Noe Valley Voice December-January 2001

A Remembrance of Christmas Past

By Florence Holub

Thanks to a kindly letter in the November issue (sent in by Bernard C. Winn), I was encouraged to offer another "golden oldie" from my past columns in the Noe Valley Voice. This one is reprinted from the December 1988/January 1989 issue.
I hope you enjoy it. Happy holidays!

--Florence Holub

Whenever I pass the Latvian Church in the 400 block of
Hoffman Avenue, I am reminded of a time 60 years ago when the building was occupied by the Finnish Brotherhood and known as "Finn Hall."

A large Finnish colony -- large enough to support several steam bath establishments -- once resided in the Noe and Eureka valleys. My parents were of Swede-Finn stock, meaning they came from a Swedish minority living in Finland. Like all newcomers to a strange land, they felt a need to meet with their countrymen in the Bay Area. Outside of the steam baths, the Order of Runesberg and the Star of Finland lodges met this need by providing a year-round calendar filled with social events, the biggest of which took place at Finn Hall.

The building, now owned by the Latvian Lutheran Church of California, looks small from the front, but the facade is deceptive. Beyond the entrance is a large dance floor with a raised stage at the rear. And in the old days, behind and below the stage were piled all the fixings needed to feed a mob, present a play, or have a ball.

I remember the annual Christmas Festival most clearly because it was designed for and around children like myself. Weeks of preparation preceded the December event: refreshments had to be planned and prepared, toys and candy for the many children had to be purchased and wrapped, and the entertainment provided by the children had to be rehearsed for months.

There was one particular Fest -- in the early 1920s -- that stands out in my memory. I was to recite "Twas the Night Before Christmas." Rather lengthy for a 7-year-old, don't you think? But I had it memorized perfectly.

On the big night, the master of ceremonies announced each child's presentation to the large audience of doting parents and relatives. When my turn came, I walked bravely to the center of the stage and gazed out at the hundreds of faces looking up at me. I opened my mouth to speak, but at the same time, a small friend in the front row piped up, "There's Florence! Hello, Florence!"

Perhaps that little voice was what triggered it, but in any case I started to titter. The stage manager wisely drew the curtains, gave me a little time to compose myself, then reopened them. This time, instead of a poem, a stream of giggles flowed out of me, and the curtain had to be drawn again. After my third attempt, which yielded only intensified giggling, I was sent back to my seat, feeling some relief but mostly painful humiliation.

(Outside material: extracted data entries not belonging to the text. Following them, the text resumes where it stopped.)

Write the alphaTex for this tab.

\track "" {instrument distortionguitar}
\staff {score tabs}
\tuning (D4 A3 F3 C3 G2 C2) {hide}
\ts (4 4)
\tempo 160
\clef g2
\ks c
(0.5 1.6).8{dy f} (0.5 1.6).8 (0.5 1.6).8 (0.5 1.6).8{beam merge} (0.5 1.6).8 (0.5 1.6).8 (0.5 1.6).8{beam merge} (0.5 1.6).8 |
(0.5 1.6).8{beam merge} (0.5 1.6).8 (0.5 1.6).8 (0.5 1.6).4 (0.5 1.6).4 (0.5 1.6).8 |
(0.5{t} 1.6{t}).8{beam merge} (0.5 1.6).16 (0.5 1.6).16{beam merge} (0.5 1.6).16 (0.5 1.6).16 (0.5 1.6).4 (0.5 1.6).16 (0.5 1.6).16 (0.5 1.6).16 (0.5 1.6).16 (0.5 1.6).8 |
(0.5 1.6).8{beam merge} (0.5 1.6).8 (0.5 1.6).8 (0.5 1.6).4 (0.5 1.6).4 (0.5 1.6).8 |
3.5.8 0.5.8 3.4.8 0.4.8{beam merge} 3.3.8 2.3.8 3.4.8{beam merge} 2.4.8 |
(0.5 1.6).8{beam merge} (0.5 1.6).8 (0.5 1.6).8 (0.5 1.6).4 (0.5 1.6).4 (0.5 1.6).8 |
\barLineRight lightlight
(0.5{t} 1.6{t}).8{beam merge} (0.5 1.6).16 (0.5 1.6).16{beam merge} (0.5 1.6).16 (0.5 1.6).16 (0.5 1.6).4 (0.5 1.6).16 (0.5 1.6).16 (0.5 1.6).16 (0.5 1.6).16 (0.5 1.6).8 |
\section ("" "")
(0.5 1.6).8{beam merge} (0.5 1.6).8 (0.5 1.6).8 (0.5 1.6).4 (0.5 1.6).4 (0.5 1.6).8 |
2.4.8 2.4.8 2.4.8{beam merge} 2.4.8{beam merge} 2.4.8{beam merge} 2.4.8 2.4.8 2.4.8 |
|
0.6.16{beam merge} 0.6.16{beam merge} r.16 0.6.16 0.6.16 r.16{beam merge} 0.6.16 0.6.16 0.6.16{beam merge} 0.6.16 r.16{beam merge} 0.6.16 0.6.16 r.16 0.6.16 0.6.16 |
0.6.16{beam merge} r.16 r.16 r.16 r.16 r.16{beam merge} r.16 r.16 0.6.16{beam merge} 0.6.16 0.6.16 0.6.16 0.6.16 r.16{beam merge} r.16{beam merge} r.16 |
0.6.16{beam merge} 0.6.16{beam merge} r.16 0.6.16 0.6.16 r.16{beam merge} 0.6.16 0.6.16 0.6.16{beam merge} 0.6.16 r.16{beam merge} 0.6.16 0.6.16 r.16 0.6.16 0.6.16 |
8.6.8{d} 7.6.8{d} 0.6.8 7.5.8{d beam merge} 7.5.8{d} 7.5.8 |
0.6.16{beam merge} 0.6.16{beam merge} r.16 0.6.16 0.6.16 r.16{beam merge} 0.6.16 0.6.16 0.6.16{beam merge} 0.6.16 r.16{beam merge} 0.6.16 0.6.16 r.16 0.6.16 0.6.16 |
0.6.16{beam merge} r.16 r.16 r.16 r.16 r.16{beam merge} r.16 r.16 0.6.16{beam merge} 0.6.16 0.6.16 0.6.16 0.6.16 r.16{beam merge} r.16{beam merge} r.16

I never did recite the poem that I had practiced so diligently.

Naturally, the other children performed well. A small boy struggled with a big accordion, several teenagers played classical compositions on the piano, and quite a few adorable little tykes sang off-key renditions of "Jingle Bells."

At the conclusion of the program, Santa (who always had a Swedish accent) bounded into the hall singing "Yingle Bells, Yingle Bells" and
shouting "Ho, ho, ho!"

The children excitedly lined up to speak to him and to receive their presents, which were usually dolls for the girls, tops or carpenter sets for the boys, and, of course, lots of candy.

Next, the refreshments were served-- delicious open-faced sandwiches, ice cream and cake, milk for the young, and coffee for the adults.

On the stage, the musicians tuned up their fiddles, and when the floor was cleared, a man hurried about, tossing powdered wax on the dance floor. He was followed by a procession of active little boys, who used this opportunity to skate and skid. Some lost control on the slippery surface of the floor, and a few went home with knots on their heads.

The music and the dancing began. There were foxtrots, polkas, waltzes, and several spirited Scandinavian dances, including the "Hambo" and the "Schottiche." Everyone danced -- old people, young people, even the little kids -- and the adults took care not to trample the children underfoot.

We young danced together, practicing for the day we would be grown up. But it was not unusual to see a grown man dancing cheek-to-cheek with his little girl, her short legs dangling above his knees. After a few hours, we kids were tired and content to sit on the side benches, watching until we fell asleep.

The dancing continued until midnight, when the musicians played "Goodnight, Sweetheart" and every man danced the last dance with his wife or girlfriend.

Our parents had to collect our presents, bundle us up, and carry us sleeping out into the night and home, ending one of the happiest days of the year.

Strangely, in the years that followed, the perfect Christmas pageants--the ones that went without a hitch -- were forgotten, but my flawed performance was long remembered and often brought to my attention at succeeding Christmas fests.

Although it lasted a long time, I eventually got over my shame. So now I'd just like to say to my old friends from Finn Hall, "Merry Christmas to all, and to all a good night."